Notification

×

Iklan

Iklan

Indeks Berita

Jadilah Pemimpin Pengurus Rakyat Bukan menjadi Pemalak Pajak

Senin, 23 Desember 2024 | 17:11 WIB Last Updated 2024-12-23T10:12:05Z


Tintasiyasi.id.com -- Tahun baru, pajak baru. Awal tahun 2025 rakyat Indonesia akan mengalami kenaikan pajak pertambahan nilai (PPN) 12%.  Kebijakan ini telah direvisi dan disahkan oleh pemerintah melalui undang-undang nomor 7 tahun 2022 tentang Harmonisasi Peraturan Perpajakan.  

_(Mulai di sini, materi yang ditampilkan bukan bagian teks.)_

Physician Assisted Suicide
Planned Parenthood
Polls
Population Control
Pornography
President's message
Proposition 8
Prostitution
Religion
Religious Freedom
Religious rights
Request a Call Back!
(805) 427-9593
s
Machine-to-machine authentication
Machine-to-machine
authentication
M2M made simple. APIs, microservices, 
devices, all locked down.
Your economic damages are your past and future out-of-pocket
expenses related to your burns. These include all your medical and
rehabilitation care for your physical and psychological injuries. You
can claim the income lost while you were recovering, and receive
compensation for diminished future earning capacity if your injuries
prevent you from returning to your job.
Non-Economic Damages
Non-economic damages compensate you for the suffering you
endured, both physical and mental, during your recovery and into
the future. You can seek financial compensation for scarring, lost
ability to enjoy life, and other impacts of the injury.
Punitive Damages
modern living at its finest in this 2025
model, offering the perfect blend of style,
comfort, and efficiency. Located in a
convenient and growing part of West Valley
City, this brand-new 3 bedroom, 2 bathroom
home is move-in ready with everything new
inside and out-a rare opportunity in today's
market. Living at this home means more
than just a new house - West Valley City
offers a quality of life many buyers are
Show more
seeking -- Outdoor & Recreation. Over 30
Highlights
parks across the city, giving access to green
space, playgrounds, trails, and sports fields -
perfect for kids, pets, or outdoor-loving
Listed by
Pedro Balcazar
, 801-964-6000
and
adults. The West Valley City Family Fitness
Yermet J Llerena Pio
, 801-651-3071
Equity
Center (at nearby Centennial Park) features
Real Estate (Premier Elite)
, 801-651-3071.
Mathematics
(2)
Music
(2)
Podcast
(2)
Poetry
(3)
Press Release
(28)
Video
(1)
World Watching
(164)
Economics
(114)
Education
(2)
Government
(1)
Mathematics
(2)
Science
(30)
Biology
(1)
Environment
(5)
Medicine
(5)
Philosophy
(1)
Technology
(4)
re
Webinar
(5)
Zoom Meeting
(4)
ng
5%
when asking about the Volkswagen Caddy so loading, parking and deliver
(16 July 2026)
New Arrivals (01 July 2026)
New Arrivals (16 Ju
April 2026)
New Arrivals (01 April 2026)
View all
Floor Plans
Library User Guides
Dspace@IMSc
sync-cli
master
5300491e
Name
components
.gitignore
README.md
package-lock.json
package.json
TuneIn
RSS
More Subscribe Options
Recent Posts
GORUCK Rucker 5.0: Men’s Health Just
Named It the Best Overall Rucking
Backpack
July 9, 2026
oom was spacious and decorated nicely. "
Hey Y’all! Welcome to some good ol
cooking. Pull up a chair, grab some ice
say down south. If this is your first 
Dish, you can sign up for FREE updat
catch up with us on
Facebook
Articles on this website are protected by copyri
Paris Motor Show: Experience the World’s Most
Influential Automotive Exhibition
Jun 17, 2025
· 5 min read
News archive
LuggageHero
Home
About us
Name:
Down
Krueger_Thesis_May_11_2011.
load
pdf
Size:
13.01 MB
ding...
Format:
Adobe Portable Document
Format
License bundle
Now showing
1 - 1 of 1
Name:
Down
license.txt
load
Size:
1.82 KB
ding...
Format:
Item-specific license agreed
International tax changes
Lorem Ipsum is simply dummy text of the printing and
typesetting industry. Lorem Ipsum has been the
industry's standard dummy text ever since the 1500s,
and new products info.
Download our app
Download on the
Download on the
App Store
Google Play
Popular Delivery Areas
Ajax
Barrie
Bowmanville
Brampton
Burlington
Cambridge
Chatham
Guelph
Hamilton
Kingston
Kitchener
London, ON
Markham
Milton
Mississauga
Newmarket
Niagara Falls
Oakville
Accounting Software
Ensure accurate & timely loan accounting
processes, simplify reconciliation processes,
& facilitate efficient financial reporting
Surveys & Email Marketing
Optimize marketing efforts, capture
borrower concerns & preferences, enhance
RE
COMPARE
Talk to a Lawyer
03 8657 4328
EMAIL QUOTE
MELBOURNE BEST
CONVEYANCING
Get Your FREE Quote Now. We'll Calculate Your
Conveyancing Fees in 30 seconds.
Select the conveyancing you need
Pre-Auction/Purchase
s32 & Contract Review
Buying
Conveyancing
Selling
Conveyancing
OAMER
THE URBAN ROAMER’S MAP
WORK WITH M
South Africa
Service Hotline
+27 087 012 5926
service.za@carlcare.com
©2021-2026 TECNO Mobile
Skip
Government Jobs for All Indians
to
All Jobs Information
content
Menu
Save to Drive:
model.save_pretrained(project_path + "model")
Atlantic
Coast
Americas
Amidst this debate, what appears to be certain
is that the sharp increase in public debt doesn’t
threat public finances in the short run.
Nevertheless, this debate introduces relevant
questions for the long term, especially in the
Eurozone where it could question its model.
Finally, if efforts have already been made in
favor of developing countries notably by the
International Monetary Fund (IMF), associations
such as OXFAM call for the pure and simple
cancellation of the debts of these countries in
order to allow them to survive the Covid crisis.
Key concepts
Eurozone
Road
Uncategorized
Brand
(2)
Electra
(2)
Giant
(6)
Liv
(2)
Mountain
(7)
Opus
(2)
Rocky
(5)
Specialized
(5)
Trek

Kebijakan pemerintah tersebut jelas mencerminkan nir empati atas kondisi perekenomian rakyat yang semakin sulit. Persoalan deflasi yang terjadi sepanjang tahun 2024 saja, pemerintah belum ada upaya serius untuk menanganinya.

Hal demikian menyebabkan tingginya gelombang PHK, menurunnya daya beli masyarakat dan lain sebagainya, yang membuat intensitas kesengsaraan rakyat semakin meningkat. 

Begitulah realitanya, belum selesai persoalan yang satu, bertambah pula persoalan yang lain. Ini menjadi hal yang wajar terjadi ketika landasan kebijakan pemerintah adalah kapitalisme.  

Dalam sistem Kapitalisme yang sedang diterapkan di negeri ini, pajak menjadi instrumen utama untuk menghidupi negara. Pajak seperti urat nadi untuk kehidupan di negara kapitalis demokrasi. Karena itu, pemerintah kian menggelora semangatnya untuk senantiasa menaikkan tarif pajak.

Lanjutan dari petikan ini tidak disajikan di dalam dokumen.